Join Keys Best Practice
Use Integers as join keys for best performance results, example a surrogate key. Integers and integer based columns (e.g. timestamp and date) will compress with Netezza’s compression. As per Netezza docs, floating point numerics hash poorly and will force you to slower sort merge joins if joining on numeric columns that are not integers. Relying on a standard of integer data type on keys will avoid problems like a NOT achieving good join colocation. If two tables that need to be joined are distributed on customer id but one is defined as a varchar and other is defined as an integer, the data would not colocate because a varchar and an integer are not the same.
What is an extent?
An extent is smallest unit of storage on the disk that can be allocated (each extent is 3 MB)
Netezza Zone maps
Netezza automatically generates minimum and maximum values for every integer based column
- All Integer types (int1, int2, int4, int8)
By keeping track of the min and max values, Netezza will be able to avoid reading disk extends which will be most of the disk extends in a large data warehouse environment. If your data is naturally ordered (like by date) or sorted, these will behave much like Oracle’s partitions, and only the blocks needed will be read. For e.g. if a fact table stores five million records per month for the last 5 years which is more than 2.5 billion records. If the queries process only a month’s data, Netezza will be able to read only the five million records that are relevant. If there are 96 snippet processors and if the data is uniformly distributed across all the data slices, then the amount of data read into the snippet processors will be a little over 500,000 records which is small to process. Enabling the appliance to utilize the zone map feature by selecting the best data types for columns in the tables is another key point to take into consideration during design.
Other data types
Additional data types which can be zone mapped due to organize on clause (this creates a CBT – Clustered Base Table).

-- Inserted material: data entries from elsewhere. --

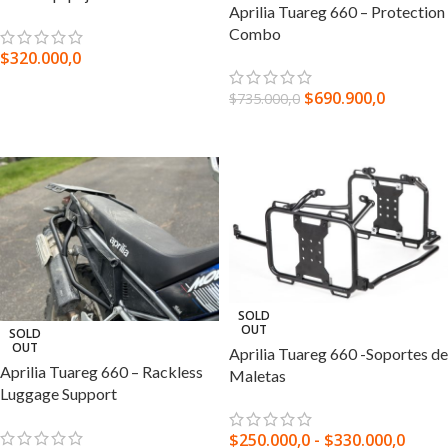
Aprilia Tuareg 660 – Protection
Combo
$
320.000,0
SELECCIONAR OPCIONES
$
690.900,0
$
735.000,0
LEER MÁS
SOLD
OUT
SOLD
OUT
Aprilia Tuareg 660 -Soportes de
Aprilia Tuareg 660 – Rackless
Maletas
Luggage Support
$
250.000,0
-
$
330.000,0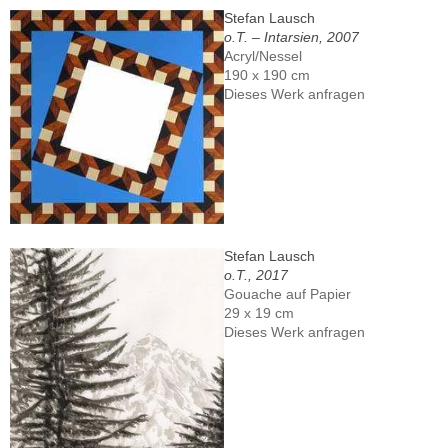
Stefan Lausch
o.T. – Intarsien, 2007
Acryl/Nessel
190 x 190 cm
Dieses Werk anfragen
Stefan Lausch
o.T., 2017
Gouache auf Papier
29 x 19 cm
Dieses Werk anfragen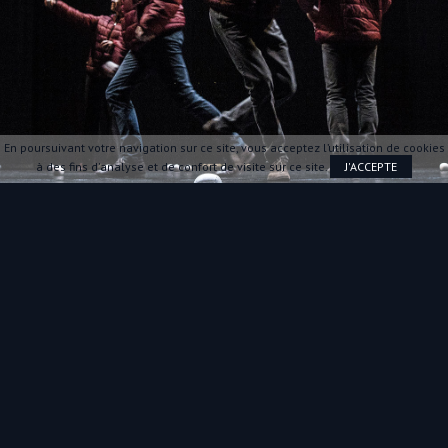
En poursuivant votre navigation sur ce site, vous acceptez l’utilisation de cookies
à des fins d'analyse et de confort de visite sur ce site.
J'ACCEPTE
Répertoire
2003 :
Le Petit Travers
2005 :
Le Parti pris des choses
2009 :
Pan-pot ou modérément chantant
2009 :
Ukiyo-e
2012 :
Femelle
2013 :
Les Beaux Orages qui nous étaient promis
et
Les
Moissons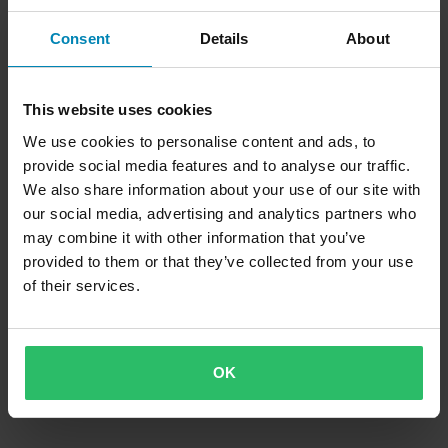
Consent
Details
About
This website uses cookies
We use cookies to personalise content and ads, to
provide social media features and to analyse our traffic.
We also share information about your use of our site with
our social media, advertising and analytics partners who
may combine it with other information that you’ve
provided to them or that they’ve collected from your use
of their services.
OK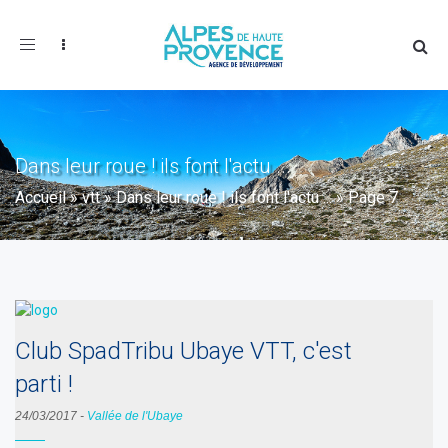
Toggle
navigation
Dans leur roue ! ils font l'actu ...
Accueil
»
vtt
»
Dans leur roue ! ils font l'actu ...
»
Page 7
Club SpadTribu Ubaye VTT, c'est
parti !
24/03/2017
-
Vallée de l'Ubaye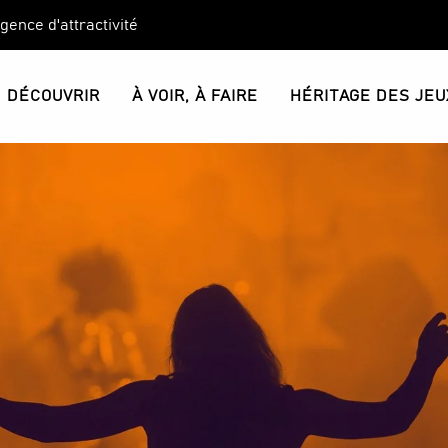
Agence d'attractivité
DÉCOUVRIR
À VOIR, À FAIRE
HÉRITAGE DES JEU
i met le feu a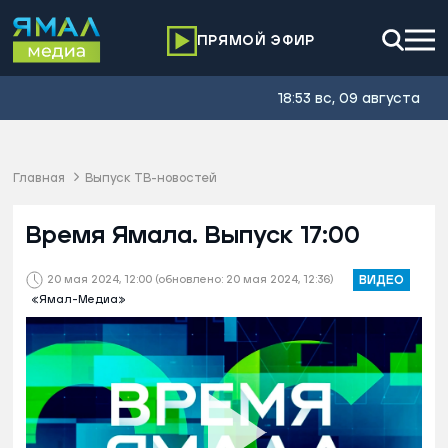
ПРЯМОЙ ЭФИР
18:53 вс, 09 августа
Главная
Выпуск ТВ-новостей
Время Ямала. Выпуск 17:00
20 мая 2024, 12:00
(обновлено: 20 мая 2024, 12:36)
ВИДЕО
«Ямал-Медиа»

- Char – all sizes, but only the first 8 bytes are used in the zone map
- Varchar – all sizes, but only the first 8 bytes are used in the zone map
- Nchar – all sizes, but only the first 8 bytes are used in the zone map
- Nvarchar – all sizes, but only the first 8 bytes are used in the zone map
- Numeric – all sizes up to and including numeric(18)
- Time with timezone
Clustered Based Table for performance
In order to organize the existing records in the table, “GROOM TABLE” needs to be executed to take advantage of the data reorganization by queries. It is a good practice to have fact tables defined as clustered base tables with data organized on often joined columns to improve multi-dimensional lookup. At the same time care needs to be taken on the data organization columns by understanding the often executed queries and also minimizing the number of columns on which the data needs to be organized on. Compared to traditional indexes or using materialized views to improve performance, CBTs have a major advantage in terms of not using additional space but organizing the table data in place. One point to note is that by changing the data organization, it will impact the compression which may result in the increase or decrease in the size of the table storage after converting a table to a CBT.
Zone maps and joins
When two tables are joined together often like a customer table and order table, the distribution key selection of the two tables can play an important role in the performance of the queries. If the distribution key is on the join column, for e.g. customer id column in both the customer and order table, the data distribution will result in the records with the same customer id values ending up in the same data slice for both the tables. When a query joining the table is being processed, since the matching data from both the tables are in the same data slice the snippet processor will be able to perform the join locally and the send the result without performing additional work which in turn improves the performance of the query. If the tables are not distributed on the columns often used for join, matching data from both the tables will end up in different data slices which means, the snippet processor needs to perform additional work to satisfy the join. The appliance will choose to temporarily redistribute one of the tables on the join column if the other is already distributed on the join column and then the snippet processors can perform the join locally. If both the tables are not distributed on the join column, then the appliance may redistribute both the tables before the snippet processors can perform the join. If a table stored relatively small number of records then Netezza can decide to broadcast the whole table to all the SPUs so that each one has its own copy for processing. What this means is the host needs to consolidate the table data from all the data slices and send it across to all the SPUs the complete table data.